Bu erkeklik kendine uygun bir de kadınlık tarif ediyor: Uysal, evinde oturan, erkeğe biat eden ve erkeğe erkek olduğunu her an hatırlatabilen bir kadın. Kadın bunu yapmadığı zaman da erkek tarafından şiddetle yola getirilebiliyor. Savaş sırasında daha da bir erkekleşen erkekler kadınlardan daha bir kadınlık bekliyor ve gelmeyince (gelemeyince- çünkü bu, neredeyse imkansız bir arzu) kadına şiddet daha da bir gündelik, daha da bir olağan hale geliyor.
Bu erkeklik bir de kadınları erkeğin mülkü de saydığı için ele geçiremediği düşmanının kadınına saldırmaya başlıyor, kadının bedeni bir savaş alanına dönüşüyor: Kadın tecavüze uğruyor, evinden sürülüyor, bakmakla yükümlü olduğu kişilere bakamaz hale getiriliyor, kendi bildiği, tarif ettiği kadınlığı ve hayatı yaşayamaz hale geliyor.
Kadınlar bu yüzden savaş istemiyorlar, istemiyoruz.

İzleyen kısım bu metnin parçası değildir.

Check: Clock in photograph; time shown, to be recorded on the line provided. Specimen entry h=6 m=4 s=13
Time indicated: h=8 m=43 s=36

Bu yüzden barış için ısrar ediyoruz. Yaşadıklarımız savaşın etkilerinin on yıllarca üzerimizden kalkmadığını gösteriyor. Doksanlarda köylerinden sürülen kadınlar bu yirmi yılda ancak yeni evlerine, yeni dillerine, yeni komşularına alışmışken, yine doksanların dili, doksanların sesleri ile karşı karşıya getirildiklerinde bu dil, bu sesler omuzlarına, omuzlarımıza o yirmi-otuz yılın ağırlığı ile biniyor.
Doksanlarda yaşananları kimse unutmadı, unutamadı. Unutmuş gibi yapanlarla, hiç bilmiyormuş gibi yapanlar yan yana yaşadık bir süre. Ama tekrar başlayınca herkes kimsenin unutmadığını, bilmeyen kimse olmadığını bir kez daha gördü. Sokaklar, bahçeler, meydanların tekin olmaması ne demek? Haberlerde çıkmaya başladı: Bir bizden, bir onlardan, bir bizden bir onlardan, bir… Bu kahredici sıralama beş yıl, on yıl sonra bize nasıl geri dönecek?
Doksanların bize nasıl geri döndüğünü görüyoruz. Savaşın diliyle konuşan çocuklar, büyükler. Yüzlerdeki gülümsemeleri, umudu görmezden gelip onlara kara emeller atfeden sözde bilgeler. Mersin’de sokakta oynayan çocukların oyuna mızıkçılık edeni “Bak sonra seni linç ederim, haaa” diye tehdit etmesini öğrenmiş olması! Bunun üzerine eklenen bir savaş çılgınlığının bu duyguları, bu kıyıcılığı sıradanlaştırdığında ortada yönetecek toplum, korunacak aile, umut edilecek bir gelecek kalacağını sananlar çok yanılıyorlar.
*Barış İçin Kadın Girişimi’nden Nükhet Sirman’in yazısı, Evrensel’den alınmıştır.